Yes, I'm a PolarTREC teacher, but because my project is delayed until 2012, I listen to the Live Events and read the journal entries just like everyone else in order to keep up with what's happening on the southern-most continent. I also occasionally enter questions and comments for the teams that are in the field now, including Michelle Brown's AGO (Space Weather) project. ( http://www.polartrec.com/expeditions/space-weather-monitoring-on-the-antarctic-plateau ) Why all this background? It's actually just a long introduction to what's going on simultaneously in Antarctica and Mooresville, North Carolina RIGHT NOW!

Everyone in the family has their amateur radio license (ham radio), My younger son, the electrical engineering student, is more serious than the rest of us and brought some of the radio equipment home from school for the Christmas holiday. On Christmas Day he heard Andy, an operator from the South Pole. Knowing that Michelle Brown was at the pole at the time and having seen in one of her journal entries that she'd QSO'd (talked) with people in Boston, I sent her a message that Nick was trying to get through. Unfortunately, he didn't have the right equipment at home to put out enough power to reach the pole, so the operator could not receive him. In the mean time, a number of messages went back and forth via email, Facebook, and PolarTREC Ask The Team entries. It all culminated a short time ago with a phone message to Nick from the number 1. No, it wasn't from Sesame Street! It was Michelle Brown calling via sat phone to tell Nick that the South Pole radio operator was back on if he could try again. He tried and still couldn't get through, but it was fun to have all of this neat interaction going on at once. Thank you Michelle and Andy!
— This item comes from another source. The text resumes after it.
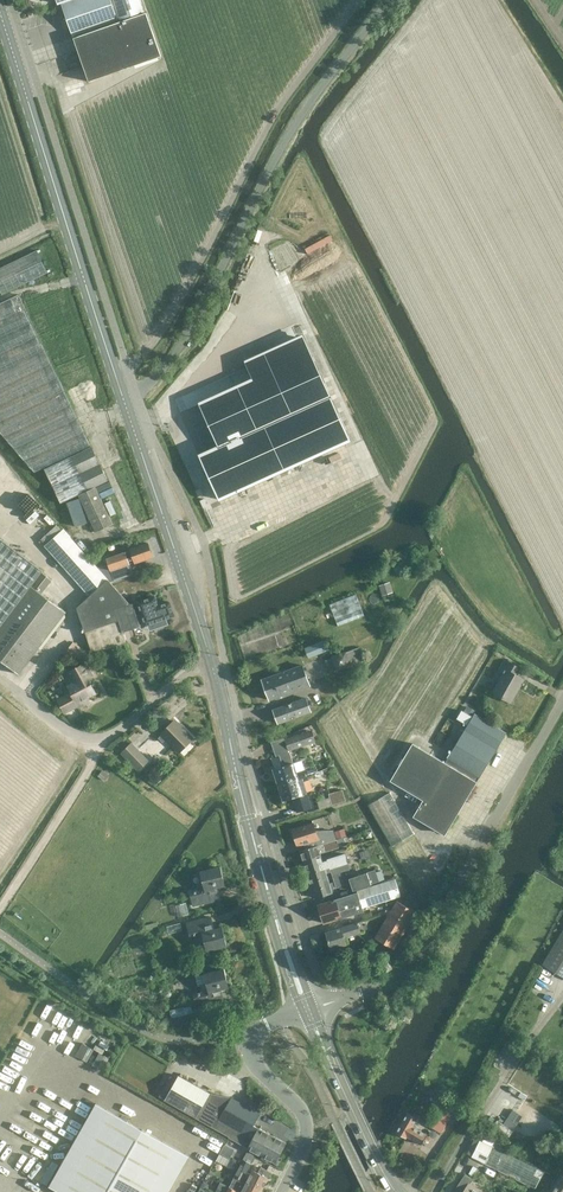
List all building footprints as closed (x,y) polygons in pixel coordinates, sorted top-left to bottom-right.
[(78,50),(88,79),(161,54),(146,11),(145,12),(141,0),(56,0),(58,4),(61,2),(78,50)] [(48,272),(38,249),(0,265),(0,290),(1,292),(48,272)] [(91,445),(18,294),(0,302),(0,432),(14,448),(35,472),(91,445)] [(253,379),(199,403),(218,446),(199,455),(219,499),(347,441),(299,337),(245,362),(253,379)] [(60,503),(78,494),(95,487),(107,481),(91,446),(72,455),(72,456),(44,469),(60,503)] [(95,487),(78,494),(96,532),(113,524),(95,487)] [(61,529),(44,545),(89,596),(76,607),(92,654),(126,642),(122,632),(140,626),(132,603),(130,604),(70,536),(68,537),(61,529)] [(42,572),(0,540),(0,628),(42,572)] [(107,558),(101,560),(105,572),(110,570),(111,570),(114,579),(133,573),(129,563),(134,562),(134,563),(153,556),(148,542),(130,549),(130,550),(126,552),(126,551),(106,558),(107,558)] [(0,628),(0,660),(19,674),(66,612),(42,593),(52,580),(42,572),(0,628)] [(382,593),(393,590),(390,580),(379,583),(382,593)] [(356,592),(329,602),(338,625),(365,615),(356,592)] [(155,595),(137,601),(145,625),(152,623),(154,628),(166,625),(164,619),(174,616),(169,602),(158,605),(155,595)] [(327,637),(305,646),(309,656),(331,647),(327,637)] [(64,654),(77,664),(87,651),(73,641),(64,654)] [(337,670),(364,659),(360,647),(346,652),(346,651),(332,656),(337,670)] [(519,687),(524,678),(515,673),(519,667),(507,660),(501,670),(504,672),(493,692),(509,701),(518,686),(519,687)] [(71,693),(57,700),(64,713),(77,706),(78,708),(90,701),(88,697),(96,693),(88,678),(93,675),(86,662),(66,673),(72,684),(67,686),(71,693)] [(303,665),(262,680),(269,700),(311,685),(303,665)] [(278,723),(311,711),(307,698),(273,710),(278,723)] [(467,724),(472,716),(462,710),(457,718),(467,724)] [(412,741),(389,779),(423,799),(415,811),(447,830),(479,777),(507,732),(475,713),(445,762),(412,741)] [(179,752),(193,738),(174,720),(161,733),(162,734),(158,737),(163,742),(166,739),(179,752)] [(313,730),(309,731),(284,739),(287,749),(316,740),(313,730)] [(131,742),(122,751),(139,769),(149,760),(131,742)] [(274,768),(278,782),(307,773),(305,768),(302,759),(292,762),(289,751),(279,754),(282,765),(274,768)] [(307,773),(278,782),(283,799),(293,797),(297,810),(311,806),(306,791),(301,793),(298,783),(309,779),(307,773)] [(328,793),(332,805),(345,800),(342,789),(328,793)] [(333,830),(315,830),(312,824),(293,830),(298,845),(317,838),(320,837),(322,842),(322,843),(336,838),(347,835),(345,828),(333,832),(333,830)] [(303,861),(321,855),(320,853),(346,845),(343,837),(336,839),(336,838),(322,843),(322,842),(300,849),(303,861)] [(321,855),(303,861),(307,873),(345,862),(342,852),(322,859),(321,855)] [(345,862),(307,873),(310,883),(328,878),(326,873),(331,871),(333,876),(340,874),(339,872),(348,869),(345,862)] [(215,885),(222,883),(218,866),(200,871),(203,880),(199,881),(202,890),(190,893),(193,904),(218,898),(215,885)] [(376,869),(349,878),(352,888),(379,879),(376,869)] [(310,883),(314,896),(315,897),(332,892),(331,889),(343,885),(340,874),(333,876),(334,881),(329,883),(328,878),(310,883)] [(370,906),(401,896),(396,878),(356,891),(357,892),(318,904),(324,923),(371,908),(370,906)] [(394,946),(415,910),(397,900),(391,910),(386,907),(382,913),(387,916),(376,936),(394,946)] [(207,948),(224,943),(220,926),(213,928),(209,917),(186,923),(190,934),(199,932),(201,939),(204,938),(207,948)] [(342,934),(362,928),(360,921),(325,932),(330,948),(345,943),(342,934)] [(169,931),(182,929),(181,922),(168,924),(169,931)] [(542,964),(562,977),(562,930),(542,964)] [(215,987),(224,984),(220,969),(202,974),(204,983),(199,984),(201,992),(191,995),(194,1006),(219,1000),(215,987)] [(361,1066),(367,1069),(371,1062),(365,1059),(361,1066)] [(195,1117),(209,1092),(177,1074),(162,1098),(195,1117)] [(230,1097),(209,1092),(195,1117),(245,1147),(246,1148),(246,1147),(251,1138),(245,1135),(251,1124),(261,1106),(255,1103),(252,1109),(230,1097)] [(440,1131),(448,1117),(450,1114),(448,1112),(453,1103),(436,1094),(429,1106),(433,1108),(425,1123),(440,1131)] [(49,1186),(60,1191),(168,1191),(189,1156),(96,1103),(49,1186)] [(514,1129),(522,1114),(512,1108),(503,1122),(514,1129)] [(406,1138),(406,1137),(407,1136),(421,1144),(427,1134),(414,1126),(419,1119),(416,1117),(417,1116),(413,1114),(412,1115),(408,1113),(396,1133),(406,1138)] [(251,1138),(246,1147),(246,1148),(273,1162),(284,1142),(251,1124),(245,1135),(251,1138)] [(533,1189),(542,1171),(479,1141),(470,1158),(533,1189)] [(223,1146),(220,1153),(227,1157),(231,1150),(223,1146)] [(260,1191),(270,1172),(261,1167),(258,1173),(256,1172),(254,1175),(247,1172),(251,1164),(248,1162),(245,1167),(241,1164),(235,1175),(239,1177),(238,1179),(260,1191)] [(470,1183),(473,1178),(465,1173),(454,1189),(458,1191),(484,1191),(470,1183)] [(552,1191),(562,1191),(562,1175),(552,1191)] [(260,1191),(238,1179),(234,1177),(226,1191),(236,1191),(238,1191),(259,1191),(260,1191)] [(219,1182),(214,1191),(225,1191),(228,1186),(219,1182)]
Ham radioTrying to contact South Pole on ham radio.

LEFSE

So what does Lefse have to do with this? Actually (almost) nothing. Lefse is a Norwegian flat bread. Roald Amundsen, the first person to reach the South Pole was Norwegian. My older son (who is coincidentally starting a program in snow science at Montana State University) happened to be in the kitchen at home making Lefse while all of this was going on. Why he was making Lefse is another story in itself - lets just say he learned how to do that in Vancouver, Washington at Thanksgiving. It may be a stretch, but it's another of the connections between the 1911 South Pole Exploration by Amundsen and modern polar research 100 years after Amundsen.

Still don't buy it?! That's OK. It's still fun to be a part of such a great program and to see how it can affect people in so many ways. The best part is that it's available to everyone through the PolarTREC program and on-line resources - even without the Lefse!